12.5 Heat Loss by Convection

We can then return to heat flow between the sheep and the external environment to calculate heat exchange via convection with the air. The sheep exchanges heat with the surrounding air at a rate determined by the temperature difference between the surface of the animal $T_h$ and the air $T_a$. The rate is also determined by the sheep’s surface area exposed to the air, which we approximate here the surface area of the animal at the fleece tips $A_h$. Convection can be estimated as follows $$\begin{equation} H= H_L A_h(T_h-T_a) \tag{12.15} \end{equation}$$ where $H_L$ is a convective heat transfer coefficient ($W m^{-2}K^{-1}$). $H_L$ is related to the boundary layer thickness and depends on whether the heat exchange is free or forced. The variables involved in heat transfer can be combined into dimensionless groups that are used to compare the scales of heat exchange processes and thus whether modeling free or forced convection is more appropriate. The Nusselt number (Nu) provides a dimensionless estimate of conductance as is estimated as $Nu = H_L \times d / k$, where $H_L$ is the convective heat transfer coefficient ($W m^{-2} K^{-1}$), $d$ is the characteristic dimension ($m$), and $k$ is thermal conductivity ($W K^{-1}m^{-1}$).

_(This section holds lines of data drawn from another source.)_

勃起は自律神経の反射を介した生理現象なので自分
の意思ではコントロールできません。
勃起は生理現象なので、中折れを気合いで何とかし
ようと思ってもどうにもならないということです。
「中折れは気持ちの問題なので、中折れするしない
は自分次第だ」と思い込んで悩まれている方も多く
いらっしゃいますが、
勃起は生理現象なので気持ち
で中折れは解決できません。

Since Nu is a function of boundary layer thickness, it clearly depends on the Reynolds number, which, it will be recalled, may be written $$Re =\frac{vd}{\nu}$$ In this expression $v$ $(m s^{-1})$ is the velocity of the fluid relative to the body and $\nu$ is the kinematic viscosity of the fluid, about $1.5 \times 10^{-5} m^2 s^{-1}$ for air at 20°C. Tables for Nu are provided in various texts on heat transfer. For gases, the empirical formula $Nu = a Re^n$ may be used (Goldstein, 1938). The coefficient $a$ and the exponent $n$ vary considerably with the Reynolds number. Monteith (1973) provides the following table for cylinders whose axes are at right angles to the wind:

Re	Nu
$1-4$	$0.89Re ^{0.33}$
$4-40$	$0.82Re^{0.39}$
$40-4\times10^3$	$0.63Re^{0.47}$
$4\times10^3-4\times10^4$	$0.17Re^{0.62}$
$4\times10^4-4\times10^5$	$0.024Re^{0.81}$

To obtain some feeling for the magnitude of the convective term $H$, let us assume that our wind speed is $v = 2.0 m s^{-1} = 4.5 \mbox{ miles } hr^{-1}$. Then $Re = (2.0)(0.5)/(1.5\cdot10^{-5}) = 6.67\cdot 10^4$, and we calculate $Nu = (0.024)(6.67\cdot10^4)^{0.81}= 194$. The thermal conductivity $k_a$ of air at 20°C is approximately $2.57\cdot10^{-2} W m^{-1}°C^{-1}$, and since the surface area $A_h$ of the sheep is $5\pi\cdot10^{-1}m^2$,

$$\begin{align*} Nu &= H_L \cdot d / k\\ 194 &= H_L \cdot 0.5 / (2.57 \cdot 10^{-2})\\ H_L &= 10\\ H&= H_L A_h(T_h-T_a)\\ H&= 10 \cdot 5\pi \cdot 10^{-1}(25-10)\\ H&=235 W \end{align*}$$ assuming $T_h$ = 25°C and $T_a$ = 10°C.

The temperature profile associated with convection is depicted in Figure 12.2.

Figure 12.2: Temperature profile across fleece and air. Delta represents boundary layer thickness, $T_h$=fleece-tip temperature, $T_a$ = air temperature.

It is also possible to calculate the heat lost by “free convection,” which is important when wind speed is less than $1 m s^{-1}$. In this case, the buoyancy of heated air is a dominant factor in the transfer of heat away from the animal. Calculation of $H$ in this “unstable” case involves determination of the “Grashof number,” which must be used in place of the Nusselt number. A problem involving free convection is offered as one of the exercises for this module.